M2.1 CH 1 Le Problème Des Inégalités Et La Redistribution
M2.1 CH 1 Le Problème Des Inégalités Et La Redistribution
M2.1 CH 1 Le Problème Des Inégalités Et La Redistribution
L’État est devenu providence après la seconde guerre mondiale en Europe en instaurant des systèmes
de protection sociale et des politiques de réduction des inégalités. Des dispositifs variés sont aujourd'hui
mobilisés (redistribution, service publics, réglementation) et ont une certaine efficacité. Depuis une
trentaine d'années, l'évolution de l'architecture de ces dispositifs a évolué, faisons largement écho au
débat théorique sur la justice sociale.
I- Le problème des inégalités.
La distribution des revenus primaires aux ménages s’accompagne d’inégalités grandissantes. La
mondialisation de l’économie et le progrès technique sont des déterminants importants de
l’accroissement des inégalités.
A- Définitions
L’inégalité désigne une différence mesurable en termes de niveau de vie ou de qualité de vie entre
individus ou entre groupes sociaux. Lorsqu'une inégalité est mesurée au sein d'une catégorie homogène
(par exemple les salaires), il est plus correct de parler de disparité.

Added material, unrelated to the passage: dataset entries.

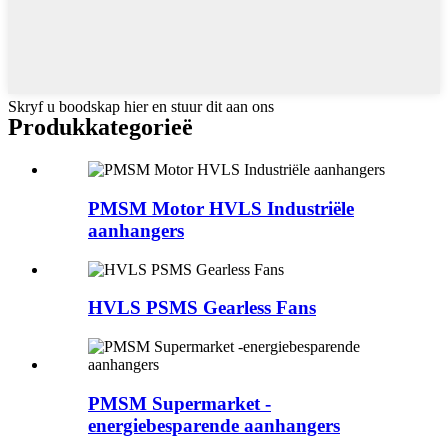
Skryf u boodskap hier en stuur dit aan ons
Produkkategorieë
PMSM Motor HVLS Industriële
aanhangers
HVLS PSMS Gearless Fans
PMSM Supermarket -
energiebesparende aanhangers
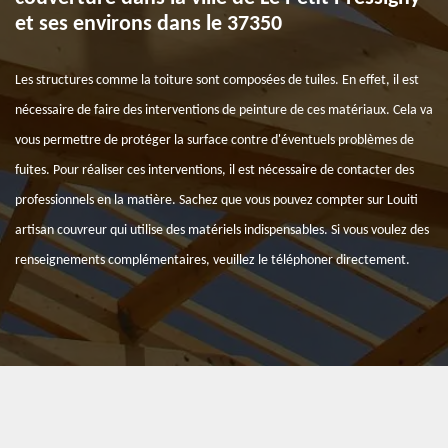
et ses environs dans le 37350
Les structures comme la toiture sont composées de tuiles. En effet, il est
nécessaire de faire des interventions de peinture de ces matériaux. Cela va
vous permettre de protéger la surface contre d'éventuels problèmes de
fuites. Pour réaliser ces interventions, il est nécessaire de contacter des
professionnels en la matière. Sachez que vous pouvez compter sur Louiti
artisan couvreur qui utilise des matériels indispensables. Si vous voulez des
renseignements complémentaires, veuillez le téléphoner directement.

Les inégalités portent sur des différences d'accès à des avantages économiques comme le revenu et
le patrimoine, mais également à des avantages qui ne sont pas strictement économiques comme l'accès
aux soins, au logement, à l'école, à l'emploi, aux loisirs etc.
Les inégalités peuvent être économiques (revenus, patrimoine), sociales (chômage, soins, espérance
de vie...) ou culturelles (scolarisation, lecture, loisirs...). Les revenus d’activités ne sont pas également
répartis entre les ménages. Des écarts parfois importants existent en fonction de plusieurs critères.

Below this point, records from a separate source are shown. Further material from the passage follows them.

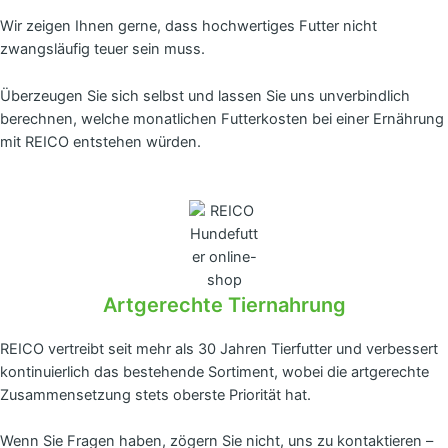
Wir zeigen Ihnen gerne, dass hochwertiges Futter nicht
zwangsläufig teuer sein muss.
Überzeugen Sie sich selbst und lassen Sie uns unverbindlich
berechnen, welche monatlichen Futterkosten bei einer Ernährung
mit REICO entstehen würden.
Artgerechte Tiernahrung
REICO vertreibt seit mehr als 30 Jahren Tierfutter und verbessert
kontinuierlich das bestehende Sortiment, wobei die artgerechte
Zusammensetzung stets oberste Priorität hat.
Wenn Sie Fragen haben, zögern Sie nicht, uns zu kontaktieren –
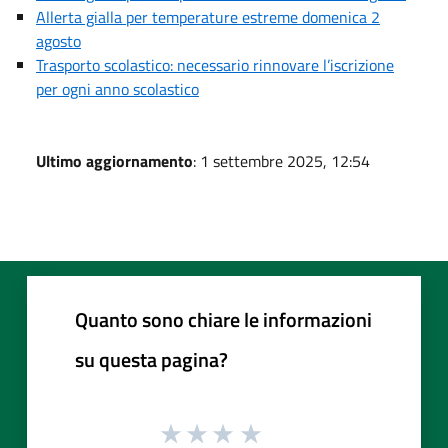
Allerta gialla per temperature estreme domenica 2
agosto
Trasporto scolastico: necessario rinnovare l’iscrizione
per ogni anno scolastico
Ultimo aggiornamento
: 1 settembre 2025, 12:54
Quanto sono chiare le informazioni
su questa pagina?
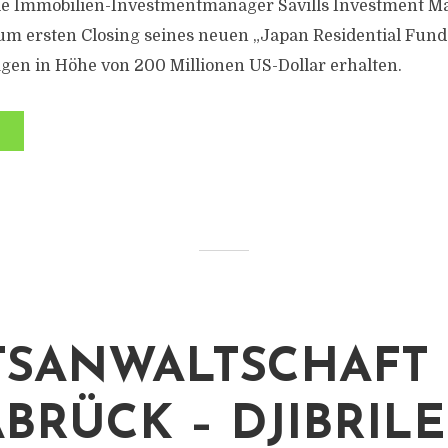
ale Immobilien-Investmentmanager Savills Investment 
zum ersten Closing seines neuen „Japan Residential Fund I
gen in Höhe von 200 Millionen US-Dollar erhalten.
TSANWALTSCHAFT
BRÜCK – DJIBRILE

Le sexe : le salaire annuel net moyen des femmes reste inférieur de 20% environ à celui des
hommes.
L’âge : d’une part, les revenus augmentent avec l’âge, d’autre part, les jeunes ont aujourd’hui un
niveau de vie inférieur à celui qu’avaient leurs parents au même âge (difficultés d’insertion
professionnelle – périodes de chômage, travail à temps partielle – et de la précarité d’emploi : CDI,
intérim).
Le diplôme et l’appartenance à une catégorie socioprofessionnelle : un niveau de diplôme
élevé facilite à la fois l’insertion professionnelle et permet d’accéder aux postes les mieux rémunérés.
La taille de l’entreprise, son secteur d’activité (en raison des différences des gains de
productivité) et sa localisation géographique ; il est ainsi préférable, du point de vue de la rémunération,
de travailler dans une grande entreprise de haute technologie…etc.

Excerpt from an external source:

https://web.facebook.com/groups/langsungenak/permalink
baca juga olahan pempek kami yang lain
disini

2- Les explications théoriques.
a) Selon l’analyse libérale, les inégalités résultent des contributions différentes des agents
économiques à la création de richesses et de leur productivité. Comme les marchés sont libres et
efficients, chacun reçoit équitablement sous forme de revenu la contrepartie de sa participation qu’il
emploie en consommation et/ou en épargne, à sa guise.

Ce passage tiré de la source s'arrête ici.